Politically speaking, Mussolini’s statement that “liberty is not the end, it is the means” reflects both the Communist and Fascist idea of how to subvert free societies and elected governments. They abuse the freedoms of speech and assembly to launch public disorder, causing the people to grow fatigued with the strife, the violence, and constant turmoil.
Italian Fascism, though it called itself totalitarian, worked hard to retain its popularity with the people and paid special attention to the youth of the nation. Even those who came to detest Mussolini and his movement remembered with joyful nostalgia the mandatory vacations for children to either the ocean or the mountains, said to be to enhance their health.
Another Blackshirt program was an anti-bullying initiative. If a child reported to any Fascist official that he or she had suffered bullying, a group of Blackshirts would go to the alleged bully’s home to intimidate both child and parents. While a novel approach, it of course invited abuse in many forms.
Fascism looked not avanti, but in dietro, promising to return the middling (a generous description) power of Italy to the imperial glories of Rome. Achievement of a glorious future was given as reason to endure the social, economic, and other straitjackets imposed by the aggressive Fascists.
Yet, Italy remained satisfied with Mussolini and Fascism until the nation edged away from a wise flexible neutrality into the stupidity of falling in the National Socialist German orbit. Italians historically mistrust and hate Germans, remembering their centuries of efforts to control northern Italy. Italians, Fascist and otherwise, also could not fathom the murderous National Socialist obsession with Jewish and other peoples that the Holy See (but not all Catholic Churches at the national level) had historically tried to protect.
Had Mussolini not embarked down this path, he would have lasted likely as long as fellow Fascist, Francisco Franco of Spain.

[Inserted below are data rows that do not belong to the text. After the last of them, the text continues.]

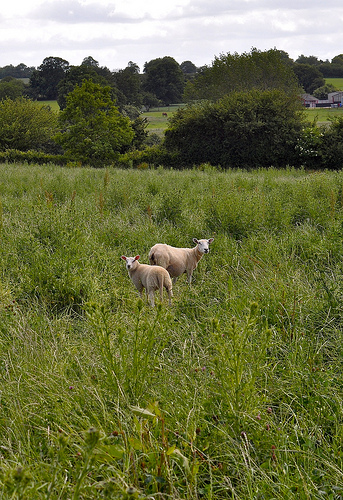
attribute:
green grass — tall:
[58, 377, 239, 480]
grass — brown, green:
[1, 101, 335, 496]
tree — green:
[314, 111, 342, 173]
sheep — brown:
[121, 255, 175, 304]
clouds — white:
[78, 6, 329, 85]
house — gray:
[295, 91, 342, 108]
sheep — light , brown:
[152, 240, 200, 271]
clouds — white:
[35, 2, 158, 47]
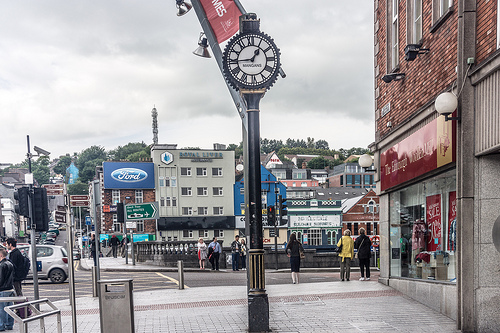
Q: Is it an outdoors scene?
A: Yes, it is outdoors.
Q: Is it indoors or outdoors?
A: It is outdoors.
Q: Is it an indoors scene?
A: No, it is outdoors.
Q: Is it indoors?
A: No, it is outdoors.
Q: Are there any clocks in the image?
A: Yes, there is a clock.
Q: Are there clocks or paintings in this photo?
A: Yes, there is a clock.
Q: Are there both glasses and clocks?
A: No, there is a clock but no glasses.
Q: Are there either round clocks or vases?
A: Yes, there is a round clock.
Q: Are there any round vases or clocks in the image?
A: Yes, there is a round clock.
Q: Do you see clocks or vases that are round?
A: Yes, the clock is round.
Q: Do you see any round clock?
A: Yes, there is a round clock.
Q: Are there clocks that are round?
A: Yes, there is a clock that is round.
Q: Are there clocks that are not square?
A: Yes, there is a round clock.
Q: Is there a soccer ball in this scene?
A: No, there are no soccer balls.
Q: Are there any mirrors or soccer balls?
A: No, there are no soccer balls or mirrors.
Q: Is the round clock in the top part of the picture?
A: Yes, the clock is in the top of the image.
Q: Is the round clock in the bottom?
A: No, the clock is in the top of the image.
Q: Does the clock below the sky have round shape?
A: Yes, the clock is round.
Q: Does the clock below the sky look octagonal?
A: No, the clock is round.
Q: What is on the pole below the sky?
A: The clock is on the pole.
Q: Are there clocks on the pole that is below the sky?
A: Yes, there is a clock on the pole.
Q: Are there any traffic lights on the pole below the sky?
A: No, there is a clock on the pole.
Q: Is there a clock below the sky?
A: Yes, there is a clock below the sky.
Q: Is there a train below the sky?
A: No, there is a clock below the sky.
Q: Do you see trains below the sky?
A: No, there is a clock below the sky.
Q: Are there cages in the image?
A: No, there are no cages.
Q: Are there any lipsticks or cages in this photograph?
A: No, there are no cages or lipsticks.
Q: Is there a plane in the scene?
A: No, there are no airplanes.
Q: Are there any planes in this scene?
A: No, there are no planes.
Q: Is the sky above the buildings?
A: Yes, the sky is above the buildings.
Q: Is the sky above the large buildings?
A: Yes, the sky is above the buildings.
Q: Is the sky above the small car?
A: Yes, the sky is above the car.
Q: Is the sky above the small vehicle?
A: Yes, the sky is above the car.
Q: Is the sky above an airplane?
A: No, the sky is above the car.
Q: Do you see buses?
A: No, there are no buses.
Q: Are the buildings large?
A: Yes, the buildings are large.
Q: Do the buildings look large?
A: Yes, the buildings are large.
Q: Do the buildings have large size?
A: Yes, the buildings are large.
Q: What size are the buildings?
A: The buildings are large.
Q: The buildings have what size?
A: The buildings are large.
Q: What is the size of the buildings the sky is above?
A: The buildings are large.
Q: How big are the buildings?
A: The buildings are large.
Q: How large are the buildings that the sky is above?
A: The buildings are large.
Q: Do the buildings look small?
A: No, the buildings are large.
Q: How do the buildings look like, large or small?
A: The buildings are large.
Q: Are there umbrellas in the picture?
A: No, there are no umbrellas.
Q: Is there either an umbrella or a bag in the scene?
A: No, there are no umbrellas or bags.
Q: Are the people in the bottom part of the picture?
A: Yes, the people are in the bottom of the image.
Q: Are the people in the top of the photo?
A: No, the people are in the bottom of the image.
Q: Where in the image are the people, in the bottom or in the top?
A: The people are in the bottom of the image.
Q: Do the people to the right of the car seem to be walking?
A: Yes, the people are walking.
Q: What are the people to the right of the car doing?
A: The people are walking.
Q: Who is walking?
A: The people are walking.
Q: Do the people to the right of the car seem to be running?
A: No, the people are walking.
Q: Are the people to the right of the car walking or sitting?
A: The people are walking.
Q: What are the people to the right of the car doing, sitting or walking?
A: The people are walking.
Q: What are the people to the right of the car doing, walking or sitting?
A: The people are walking.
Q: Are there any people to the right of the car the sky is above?
A: Yes, there are people to the right of the car.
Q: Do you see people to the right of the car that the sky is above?
A: Yes, there are people to the right of the car.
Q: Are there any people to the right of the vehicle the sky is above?
A: Yes, there are people to the right of the car.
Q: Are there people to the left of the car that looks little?
A: No, the people are to the right of the car.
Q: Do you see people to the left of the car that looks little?
A: No, the people are to the right of the car.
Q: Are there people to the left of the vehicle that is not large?
A: No, the people are to the right of the car.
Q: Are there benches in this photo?
A: No, there are no benches.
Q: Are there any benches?
A: No, there are no benches.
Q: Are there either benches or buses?
A: No, there are no benches or buses.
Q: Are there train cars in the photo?
A: No, there are no train cars.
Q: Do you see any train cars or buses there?
A: No, there are no train cars or buses.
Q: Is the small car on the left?
A: Yes, the car is on the left of the image.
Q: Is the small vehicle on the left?
A: Yes, the car is on the left of the image.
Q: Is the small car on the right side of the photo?
A: No, the car is on the left of the image.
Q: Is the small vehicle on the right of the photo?
A: No, the car is on the left of the image.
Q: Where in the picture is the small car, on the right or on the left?
A: The car is on the left of the image.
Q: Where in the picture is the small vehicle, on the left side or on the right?
A: The car is on the left of the image.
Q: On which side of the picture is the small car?
A: The car is on the left of the image.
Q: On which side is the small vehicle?
A: The car is on the left of the image.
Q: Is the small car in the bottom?
A: Yes, the car is in the bottom of the image.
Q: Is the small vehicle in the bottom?
A: Yes, the car is in the bottom of the image.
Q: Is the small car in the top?
A: No, the car is in the bottom of the image.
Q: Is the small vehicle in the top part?
A: No, the car is in the bottom of the image.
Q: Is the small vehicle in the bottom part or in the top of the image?
A: The car is in the bottom of the image.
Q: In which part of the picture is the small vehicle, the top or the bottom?
A: The car is in the bottom of the image.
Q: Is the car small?
A: Yes, the car is small.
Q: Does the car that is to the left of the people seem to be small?
A: Yes, the car is small.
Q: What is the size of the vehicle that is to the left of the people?
A: The car is small.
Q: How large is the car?
A: The car is small.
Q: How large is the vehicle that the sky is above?
A: The car is small.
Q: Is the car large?
A: No, the car is small.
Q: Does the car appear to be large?
A: No, the car is small.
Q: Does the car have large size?
A: No, the car is small.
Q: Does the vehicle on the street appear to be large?
A: No, the car is small.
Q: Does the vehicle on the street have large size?
A: No, the car is small.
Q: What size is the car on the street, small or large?
A: The car is small.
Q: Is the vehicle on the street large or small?
A: The car is small.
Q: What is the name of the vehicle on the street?
A: The vehicle is a car.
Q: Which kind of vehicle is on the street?
A: The vehicle is a car.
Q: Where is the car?
A: The car is on the street.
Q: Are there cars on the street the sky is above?
A: Yes, there is a car on the street.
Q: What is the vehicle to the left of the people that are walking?
A: The vehicle is a car.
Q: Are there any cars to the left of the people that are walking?
A: Yes, there is a car to the left of the people.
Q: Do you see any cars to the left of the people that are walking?
A: Yes, there is a car to the left of the people.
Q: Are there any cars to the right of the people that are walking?
A: No, the car is to the left of the people.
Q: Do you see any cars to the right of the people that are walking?
A: No, the car is to the left of the people.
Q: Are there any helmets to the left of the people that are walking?
A: No, there is a car to the left of the people.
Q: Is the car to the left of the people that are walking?
A: Yes, the car is to the left of the people.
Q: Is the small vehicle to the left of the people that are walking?
A: Yes, the car is to the left of the people.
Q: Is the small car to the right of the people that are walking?
A: No, the car is to the left of the people.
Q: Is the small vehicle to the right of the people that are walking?
A: No, the car is to the left of the people.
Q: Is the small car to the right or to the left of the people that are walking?
A: The car is to the left of the people.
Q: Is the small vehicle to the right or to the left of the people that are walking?
A: The car is to the left of the people.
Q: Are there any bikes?
A: No, there are no bikes.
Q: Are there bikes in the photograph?
A: No, there are no bikes.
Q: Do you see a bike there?
A: No, there are no bikes.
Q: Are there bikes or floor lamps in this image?
A: No, there are no bikes or floor lamps.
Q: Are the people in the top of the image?
A: No, the people are in the bottom of the image.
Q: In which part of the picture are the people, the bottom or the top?
A: The people are in the bottom of the image.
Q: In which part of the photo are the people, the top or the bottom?
A: The people are in the bottom of the image.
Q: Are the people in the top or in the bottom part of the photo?
A: The people are in the bottom of the image.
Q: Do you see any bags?
A: No, there are no bags.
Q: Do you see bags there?
A: No, there are no bags.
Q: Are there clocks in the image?
A: Yes, there is a clock.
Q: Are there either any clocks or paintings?
A: Yes, there is a clock.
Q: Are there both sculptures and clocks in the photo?
A: No, there is a clock but no sculptures.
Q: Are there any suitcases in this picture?
A: No, there are no suitcases.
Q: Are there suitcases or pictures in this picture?
A: No, there are no suitcases or pictures.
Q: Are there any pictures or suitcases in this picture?
A: No, there are no suitcases or pictures.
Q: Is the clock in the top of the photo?
A: Yes, the clock is in the top of the image.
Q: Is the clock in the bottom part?
A: No, the clock is in the top of the image.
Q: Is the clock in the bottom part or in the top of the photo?
A: The clock is in the top of the image.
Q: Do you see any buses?
A: No, there are no buses.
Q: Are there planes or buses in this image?
A: No, there are no buses or planes.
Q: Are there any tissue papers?
A: No, there are no tissue papers.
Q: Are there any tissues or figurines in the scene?
A: No, there are no tissues or figurines.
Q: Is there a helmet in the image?
A: No, there are no helmets.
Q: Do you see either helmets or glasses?
A: No, there are no helmets or glasses.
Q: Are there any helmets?
A: No, there are no helmets.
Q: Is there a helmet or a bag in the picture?
A: No, there are no helmets or bags.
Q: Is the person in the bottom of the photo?
A: Yes, the person is in the bottom of the image.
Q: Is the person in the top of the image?
A: No, the person is in the bottom of the image.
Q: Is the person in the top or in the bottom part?
A: The person is in the bottom of the image.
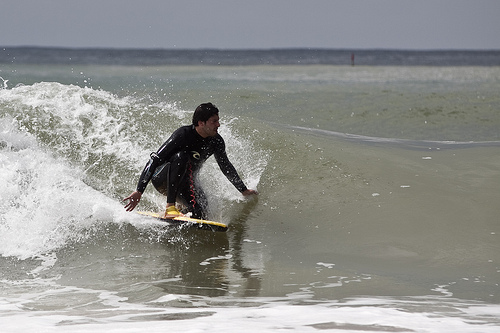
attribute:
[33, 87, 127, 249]
sea foam — white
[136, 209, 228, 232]
surfboard — yellow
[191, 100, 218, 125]
hair — black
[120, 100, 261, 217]
man — kneeling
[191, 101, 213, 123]
hair — black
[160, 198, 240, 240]
surfboard — yellow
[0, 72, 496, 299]
wave — swelling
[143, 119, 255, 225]
wetsuit — black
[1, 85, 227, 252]
water — splashed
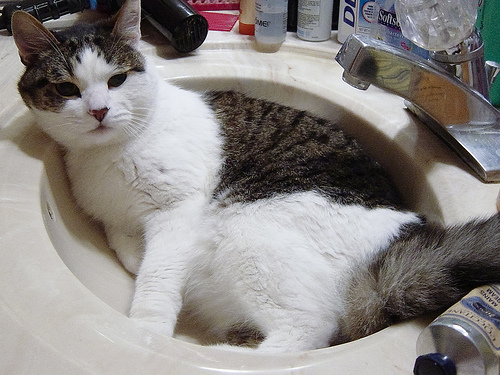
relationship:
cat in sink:
[8, 7, 388, 241] [37, 124, 416, 244]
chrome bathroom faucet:
[369, 58, 382, 69] [332, 12, 498, 172]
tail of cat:
[431, 211, 497, 283] [8, 7, 388, 241]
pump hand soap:
[373, 11, 396, 34] [371, 1, 440, 65]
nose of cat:
[90, 107, 109, 121] [8, 7, 388, 241]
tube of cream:
[254, 5, 282, 49] [235, 2, 266, 39]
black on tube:
[253, 19, 267, 27] [254, 5, 282, 49]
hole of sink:
[42, 204, 55, 222] [37, 124, 416, 244]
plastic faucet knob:
[424, 17, 438, 31] [393, 0, 489, 65]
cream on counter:
[235, 2, 266, 39] [213, 9, 317, 45]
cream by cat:
[235, 2, 266, 39] [8, 7, 388, 241]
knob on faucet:
[425, 28, 490, 64] [332, 12, 498, 172]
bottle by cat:
[253, 3, 285, 39] [8, 7, 388, 241]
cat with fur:
[8, 7, 388, 241] [78, 41, 98, 58]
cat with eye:
[8, 7, 388, 241] [106, 70, 127, 90]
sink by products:
[37, 124, 416, 244] [234, 3, 335, 50]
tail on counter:
[431, 211, 497, 283] [213, 9, 317, 45]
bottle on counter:
[253, 3, 285, 39] [213, 9, 317, 45]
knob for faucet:
[425, 28, 490, 64] [332, 12, 498, 172]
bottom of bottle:
[257, 27, 282, 55] [253, 3, 285, 39]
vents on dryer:
[190, 25, 204, 39] [141, 1, 220, 54]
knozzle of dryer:
[144, 6, 213, 53] [141, 1, 220, 54]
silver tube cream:
[268, 12, 276, 28] [235, 2, 266, 39]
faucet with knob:
[332, 12, 498, 172] [425, 28, 490, 64]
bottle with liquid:
[253, 3, 285, 39] [260, 12, 283, 35]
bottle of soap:
[253, 3, 285, 39] [371, 1, 440, 65]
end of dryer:
[170, 16, 209, 52] [141, 1, 220, 54]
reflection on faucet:
[356, 51, 373, 64] [332, 12, 498, 172]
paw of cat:
[130, 300, 176, 339] [8, 7, 388, 241]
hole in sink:
[42, 198, 59, 223] [37, 124, 416, 244]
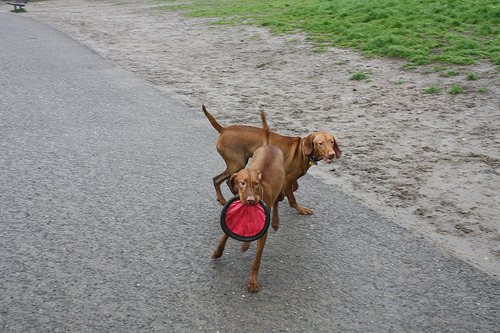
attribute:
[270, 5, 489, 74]
grass — short, green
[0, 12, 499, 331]
asphalt — gray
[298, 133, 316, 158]
ear — large, floppy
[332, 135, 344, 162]
ear — large, floppy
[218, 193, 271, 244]
ring — black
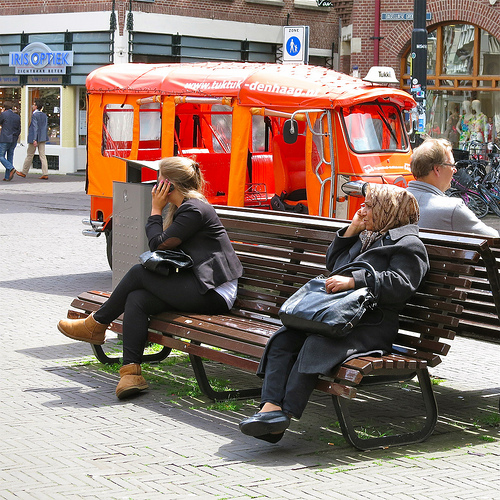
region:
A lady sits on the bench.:
[61, 155, 240, 401]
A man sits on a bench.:
[404, 148, 498, 237]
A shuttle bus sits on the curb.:
[85, 60, 441, 227]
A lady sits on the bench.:
[243, 184, 411, 443]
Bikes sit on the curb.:
[455, 152, 499, 203]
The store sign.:
[5, 43, 79, 76]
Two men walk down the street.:
[1, 100, 52, 182]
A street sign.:
[283, 23, 304, 60]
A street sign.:
[381, 10, 435, 20]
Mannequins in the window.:
[451, 95, 493, 156]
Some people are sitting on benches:
[36, 42, 476, 467]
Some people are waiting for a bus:
[75, 75, 482, 451]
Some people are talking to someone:
[91, 80, 476, 457]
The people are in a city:
[81, 87, 491, 493]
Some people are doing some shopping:
[95, 52, 490, 477]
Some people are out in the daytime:
[95, 63, 483, 479]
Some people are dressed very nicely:
[50, 95, 471, 456]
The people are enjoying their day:
[79, 52, 489, 473]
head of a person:
[143, 153, 213, 211]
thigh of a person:
[103, 242, 211, 307]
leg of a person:
[91, 260, 150, 325]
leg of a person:
[111, 305, 173, 371]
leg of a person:
[260, 336, 330, 405]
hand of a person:
[318, 274, 356, 294]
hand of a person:
[349, 208, 369, 223]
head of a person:
[352, 174, 424, 229]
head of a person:
[406, 126, 463, 203]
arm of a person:
[380, 243, 419, 322]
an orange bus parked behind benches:
[82, 61, 417, 276]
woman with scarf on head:
[359, 181, 416, 232]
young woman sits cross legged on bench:
[54, 155, 242, 402]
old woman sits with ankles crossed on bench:
[244, 175, 430, 455]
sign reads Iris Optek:
[8, 40, 73, 74]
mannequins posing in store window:
[457, 100, 487, 148]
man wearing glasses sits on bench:
[404, 140, 497, 241]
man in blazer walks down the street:
[17, 98, 49, 180]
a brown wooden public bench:
[62, 198, 478, 448]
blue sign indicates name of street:
[376, 7, 432, 22]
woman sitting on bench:
[55, 145, 220, 396]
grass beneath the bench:
[100, 340, 497, 445]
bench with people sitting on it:
[76, 194, 498, 421]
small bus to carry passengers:
[68, 51, 451, 271]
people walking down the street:
[0, 95, 57, 185]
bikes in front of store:
[439, 147, 499, 210]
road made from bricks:
[8, 189, 128, 481]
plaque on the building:
[381, 4, 434, 27]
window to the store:
[26, 83, 63, 138]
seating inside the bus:
[177, 140, 279, 190]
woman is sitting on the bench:
[234, 182, 425, 443]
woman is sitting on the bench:
[59, 153, 244, 399]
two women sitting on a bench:
[61, 155, 481, 444]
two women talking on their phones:
[55, 158, 482, 453]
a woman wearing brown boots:
[53, 155, 239, 405]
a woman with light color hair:
[55, 154, 240, 408]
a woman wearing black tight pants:
[55, 154, 242, 404]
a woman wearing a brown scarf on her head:
[240, 183, 425, 450]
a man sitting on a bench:
[398, 138, 498, 330]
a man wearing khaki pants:
[15, 98, 55, 184]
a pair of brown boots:
[55, 312, 152, 399]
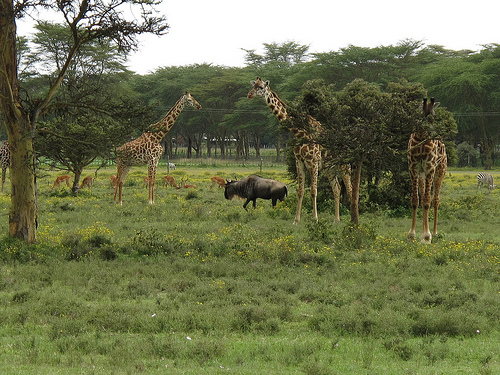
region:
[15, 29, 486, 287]
There are giraffes in the photo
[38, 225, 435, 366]
There is grass in the photo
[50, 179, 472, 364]
There is green grass in the photo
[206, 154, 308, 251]
There is a moose in the photo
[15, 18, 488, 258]
There are trees in the background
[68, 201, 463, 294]
There are flowers in the grass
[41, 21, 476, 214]
There are trees surrounding the animals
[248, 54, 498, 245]
The giraffe in the trees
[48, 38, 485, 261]
There are different types of animals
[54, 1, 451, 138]
The sky has no clouds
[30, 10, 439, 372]
Picture is taken outside.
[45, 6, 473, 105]
Picture is taken during the day.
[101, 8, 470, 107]
The sky is grey in color.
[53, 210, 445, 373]
The grass is green.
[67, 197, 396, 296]
Small yellow flowers dot the grass.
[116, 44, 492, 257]
There are 3 giraffes.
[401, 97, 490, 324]
One giraffe is eating branches and leaves.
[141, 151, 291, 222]
Gazelles are on the grass.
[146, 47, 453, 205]
The trees have lots of leaves.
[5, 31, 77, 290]
The tree trunk is green and brown in color.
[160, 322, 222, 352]
white paper on ground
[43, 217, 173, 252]
yellow flowers in the field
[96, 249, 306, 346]
green grass in the field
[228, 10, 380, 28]
clear skies overhead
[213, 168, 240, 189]
horns on animal's head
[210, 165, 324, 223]
small black animal running in the field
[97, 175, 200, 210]
brown feet on giraffe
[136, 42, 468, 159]
large selection of green trees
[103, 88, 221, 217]
large brown and tan giraffe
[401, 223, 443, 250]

Fascism thus means social and economic stagnation, the killing of the freedom of initiative at any level except for the government, the intimidation of the people into compliance with legal and extra legal means, and, in extremis, filling the streets with followers to induce disorder and create mistrust in the notion of natural rights and liberties.
To Il Duce, the words that “exercise a more potent fascination . . . are Order, Hierarchy, Discipline.”
It is not the opposite of Communism, Socialism, or National Socialism. Each of these three are sibling ideologies to the other, all slightly different species of the genus Leftism, all dangerous to the cause of liberty.
And none of these invasive species have any place in authority, anywhere in the United States.